Dans les rues étroites des villes, quand les égouts n'existaient pas et que les épidémies frappaient, il fallait se protéger des mauvaises surprises. Les saints du Paradis faisaient l'affaire sur les façades. Taillés dans le chêne et placés par les propriétaires, ils surveillaient le train-train des affaires et le jeu des enfants. Beaucoup n'ont pas résisté aux intempéries, d'autres furent arrachés par des républicains qui rêvèrent un temps de Raison et de cornes d'abondance. La plupart furent embarqués par des antiquaires noctambules qui les ont revendus à des minorités sexuelles, à des cinéastes ou des commissaires aux comptes... certains passèrent l'atlantique pour grimper des étages et jeter un coup d'oeil sur Central-Park... Ainsi finirent des neiges d'antan... à Neuilly ou très loin à l'ouest.
Dans les églises, antichambres du Paradis, les pauvres bougres, écrasés du fardeau de leurs péchés, les yeux illuminés par les cierges, pouvaient aussi relever la tête, s'adresser au ciel, admis dans la maison de dieu. Pour qu'ils ne soient pas déçus, les meilleurs architectes et les plus grands artistes mêlaient aux vapeurs d'encens et de cire les formes les plus achevées du savoir-faire. Des portiques de marbre plus ornés que des palais antiques, creusés de niches et d'encorbellements , furent lieux d'apparition des saints et des anges, surpris en pleine effervescence. Ces tourments de pierre sous les voûtes miraculeuses des grands édifices prouvaient aux âmes que les prières et la grâce vont main dans la main, qu'il n'y a pas loin du plancher des vaches aux extases du ciel... Que les cailloux des lapidations sont du même grain que les cuisses de séraphins. Les riches, qui ont toujours tant à se faire pardonner, pouvaient jeter un oeil complice sur les meubles à tiroirs et les autels qu'ils offraient aux chanoines... se faire bénir par des mains ornées d'améthyste, chanter avec les orgues, se mêler à la populace dont les chicots et les fringues passaient inaperçues sous le prisme des vitraux...

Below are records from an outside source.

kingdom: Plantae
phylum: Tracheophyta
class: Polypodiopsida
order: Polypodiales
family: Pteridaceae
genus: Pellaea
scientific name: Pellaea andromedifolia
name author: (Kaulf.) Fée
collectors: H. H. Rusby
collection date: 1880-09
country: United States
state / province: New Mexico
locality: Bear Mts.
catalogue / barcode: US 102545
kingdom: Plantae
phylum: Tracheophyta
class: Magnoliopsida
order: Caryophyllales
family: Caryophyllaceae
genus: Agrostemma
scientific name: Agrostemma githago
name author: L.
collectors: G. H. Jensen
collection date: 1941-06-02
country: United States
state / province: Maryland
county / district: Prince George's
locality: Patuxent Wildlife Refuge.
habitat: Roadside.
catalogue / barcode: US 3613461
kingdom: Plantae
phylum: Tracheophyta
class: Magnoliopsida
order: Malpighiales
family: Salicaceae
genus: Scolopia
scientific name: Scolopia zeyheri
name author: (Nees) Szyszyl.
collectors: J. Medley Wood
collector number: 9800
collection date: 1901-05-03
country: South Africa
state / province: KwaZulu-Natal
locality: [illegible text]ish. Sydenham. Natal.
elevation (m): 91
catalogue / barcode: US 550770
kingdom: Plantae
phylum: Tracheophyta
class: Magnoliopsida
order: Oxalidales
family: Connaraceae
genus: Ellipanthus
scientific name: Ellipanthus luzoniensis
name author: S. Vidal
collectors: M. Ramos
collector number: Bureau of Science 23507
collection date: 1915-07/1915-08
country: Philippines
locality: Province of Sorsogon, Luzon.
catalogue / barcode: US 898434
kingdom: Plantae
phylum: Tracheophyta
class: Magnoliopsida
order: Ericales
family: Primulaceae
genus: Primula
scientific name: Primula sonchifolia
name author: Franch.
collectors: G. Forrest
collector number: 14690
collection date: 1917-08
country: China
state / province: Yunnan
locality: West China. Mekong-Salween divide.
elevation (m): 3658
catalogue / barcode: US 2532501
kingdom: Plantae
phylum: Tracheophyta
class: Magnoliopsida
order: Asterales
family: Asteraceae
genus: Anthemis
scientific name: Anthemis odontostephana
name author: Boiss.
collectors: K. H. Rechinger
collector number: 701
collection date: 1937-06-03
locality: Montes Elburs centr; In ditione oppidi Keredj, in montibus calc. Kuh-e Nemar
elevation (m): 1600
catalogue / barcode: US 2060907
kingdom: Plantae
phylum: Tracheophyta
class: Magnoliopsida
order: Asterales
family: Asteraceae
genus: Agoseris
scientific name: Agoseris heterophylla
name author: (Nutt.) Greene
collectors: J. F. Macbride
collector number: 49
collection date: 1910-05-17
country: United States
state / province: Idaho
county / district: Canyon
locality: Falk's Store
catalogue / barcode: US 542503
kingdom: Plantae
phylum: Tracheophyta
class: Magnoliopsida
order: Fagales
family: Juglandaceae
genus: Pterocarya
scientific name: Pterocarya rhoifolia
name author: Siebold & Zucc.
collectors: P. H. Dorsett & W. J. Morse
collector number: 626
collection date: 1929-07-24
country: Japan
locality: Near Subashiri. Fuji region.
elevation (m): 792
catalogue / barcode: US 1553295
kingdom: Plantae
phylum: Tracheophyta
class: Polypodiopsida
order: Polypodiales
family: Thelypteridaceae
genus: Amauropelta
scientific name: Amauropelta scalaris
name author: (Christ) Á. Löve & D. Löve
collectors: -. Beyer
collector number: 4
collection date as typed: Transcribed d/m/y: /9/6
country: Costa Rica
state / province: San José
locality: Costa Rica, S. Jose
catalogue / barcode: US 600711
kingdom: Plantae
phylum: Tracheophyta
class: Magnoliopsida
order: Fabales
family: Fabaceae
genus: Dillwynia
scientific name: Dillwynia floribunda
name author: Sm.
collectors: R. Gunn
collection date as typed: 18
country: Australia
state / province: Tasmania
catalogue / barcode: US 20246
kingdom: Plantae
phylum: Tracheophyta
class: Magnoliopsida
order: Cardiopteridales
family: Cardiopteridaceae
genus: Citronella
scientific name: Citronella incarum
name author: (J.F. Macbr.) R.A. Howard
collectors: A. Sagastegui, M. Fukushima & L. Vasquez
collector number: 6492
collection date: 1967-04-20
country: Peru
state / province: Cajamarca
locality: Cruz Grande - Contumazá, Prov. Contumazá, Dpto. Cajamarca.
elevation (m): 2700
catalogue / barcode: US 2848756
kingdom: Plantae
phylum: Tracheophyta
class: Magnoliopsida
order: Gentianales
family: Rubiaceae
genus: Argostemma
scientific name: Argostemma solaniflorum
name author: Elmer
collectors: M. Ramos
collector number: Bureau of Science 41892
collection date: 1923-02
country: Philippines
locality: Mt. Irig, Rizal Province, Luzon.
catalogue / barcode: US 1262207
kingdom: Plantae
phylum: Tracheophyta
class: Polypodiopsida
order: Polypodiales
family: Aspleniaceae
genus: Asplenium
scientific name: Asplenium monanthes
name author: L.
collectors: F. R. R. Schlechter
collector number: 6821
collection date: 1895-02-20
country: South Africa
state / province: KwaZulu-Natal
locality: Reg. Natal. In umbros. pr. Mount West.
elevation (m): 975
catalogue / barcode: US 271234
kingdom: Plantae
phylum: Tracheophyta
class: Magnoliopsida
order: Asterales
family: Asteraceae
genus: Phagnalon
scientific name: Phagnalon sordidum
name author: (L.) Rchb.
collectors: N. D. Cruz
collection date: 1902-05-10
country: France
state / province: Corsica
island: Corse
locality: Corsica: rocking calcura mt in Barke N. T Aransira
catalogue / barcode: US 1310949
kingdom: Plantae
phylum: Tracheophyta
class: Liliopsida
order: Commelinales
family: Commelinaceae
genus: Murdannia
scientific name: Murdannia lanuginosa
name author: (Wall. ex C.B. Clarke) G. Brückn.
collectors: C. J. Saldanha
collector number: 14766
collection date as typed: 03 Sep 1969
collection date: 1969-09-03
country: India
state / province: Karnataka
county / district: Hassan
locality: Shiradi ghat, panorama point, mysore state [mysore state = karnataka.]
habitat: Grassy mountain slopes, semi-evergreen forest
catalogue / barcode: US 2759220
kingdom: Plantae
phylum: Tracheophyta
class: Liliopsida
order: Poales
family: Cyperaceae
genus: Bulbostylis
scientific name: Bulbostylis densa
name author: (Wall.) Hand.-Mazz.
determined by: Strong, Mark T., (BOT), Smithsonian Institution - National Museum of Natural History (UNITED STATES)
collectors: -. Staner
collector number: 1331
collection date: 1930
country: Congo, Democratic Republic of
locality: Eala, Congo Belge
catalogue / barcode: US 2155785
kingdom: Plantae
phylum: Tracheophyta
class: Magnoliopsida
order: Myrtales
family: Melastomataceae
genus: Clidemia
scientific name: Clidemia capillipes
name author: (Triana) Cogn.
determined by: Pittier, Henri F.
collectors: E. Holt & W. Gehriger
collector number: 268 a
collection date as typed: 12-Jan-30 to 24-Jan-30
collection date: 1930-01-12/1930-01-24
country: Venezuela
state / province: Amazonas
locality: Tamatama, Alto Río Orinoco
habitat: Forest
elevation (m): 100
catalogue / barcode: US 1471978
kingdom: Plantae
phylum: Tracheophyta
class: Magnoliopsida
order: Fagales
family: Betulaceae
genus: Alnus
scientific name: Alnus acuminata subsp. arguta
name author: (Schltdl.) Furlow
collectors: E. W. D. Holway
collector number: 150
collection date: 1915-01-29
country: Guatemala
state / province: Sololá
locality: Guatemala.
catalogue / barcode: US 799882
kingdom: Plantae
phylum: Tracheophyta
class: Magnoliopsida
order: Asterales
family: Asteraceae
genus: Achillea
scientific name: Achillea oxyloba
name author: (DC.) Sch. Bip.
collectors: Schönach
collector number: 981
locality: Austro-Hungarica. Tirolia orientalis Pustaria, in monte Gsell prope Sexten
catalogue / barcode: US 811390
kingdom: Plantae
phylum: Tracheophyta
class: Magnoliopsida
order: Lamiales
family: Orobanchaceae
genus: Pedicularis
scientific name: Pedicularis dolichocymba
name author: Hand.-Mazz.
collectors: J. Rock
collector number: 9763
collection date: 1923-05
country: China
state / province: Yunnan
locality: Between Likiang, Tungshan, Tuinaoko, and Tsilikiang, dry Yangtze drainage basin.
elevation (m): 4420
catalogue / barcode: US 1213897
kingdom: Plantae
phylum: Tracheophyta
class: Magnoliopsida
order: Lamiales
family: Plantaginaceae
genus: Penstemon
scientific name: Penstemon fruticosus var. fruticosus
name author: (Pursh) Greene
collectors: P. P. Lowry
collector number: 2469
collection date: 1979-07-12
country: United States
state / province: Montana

Cette époque est révolue... Le Paradis n'est plus au Ciel... Il est sur le trottoir. Il prend des allures de Caisse d'épargne pour les plus sages et les gagne-petits. Les autres s'y promènent de jour et de nuit. Les anges ont abandonné leurs ailes ridicules, ils essayent d'avoir un sexe. Ils se plaisent dans la chaude ambiance des vitrines, débarrassée des sueurs, des guerres, des angoisses et des épidémies... Les passants peuvent s'arrêter où brillent les lumières, contempler des corps rescuscités, sans graisses ni courbes gênantes ni rides dégoûtantes, caresser des yeux les objets de convoitise, voir comment sont tenues des promesses infiniment recommencées... Il ne leur reste qu'à pousser les portes avec leurs cartes de crédit, ce qu'autrefois dans les églises on appelait des indulgences.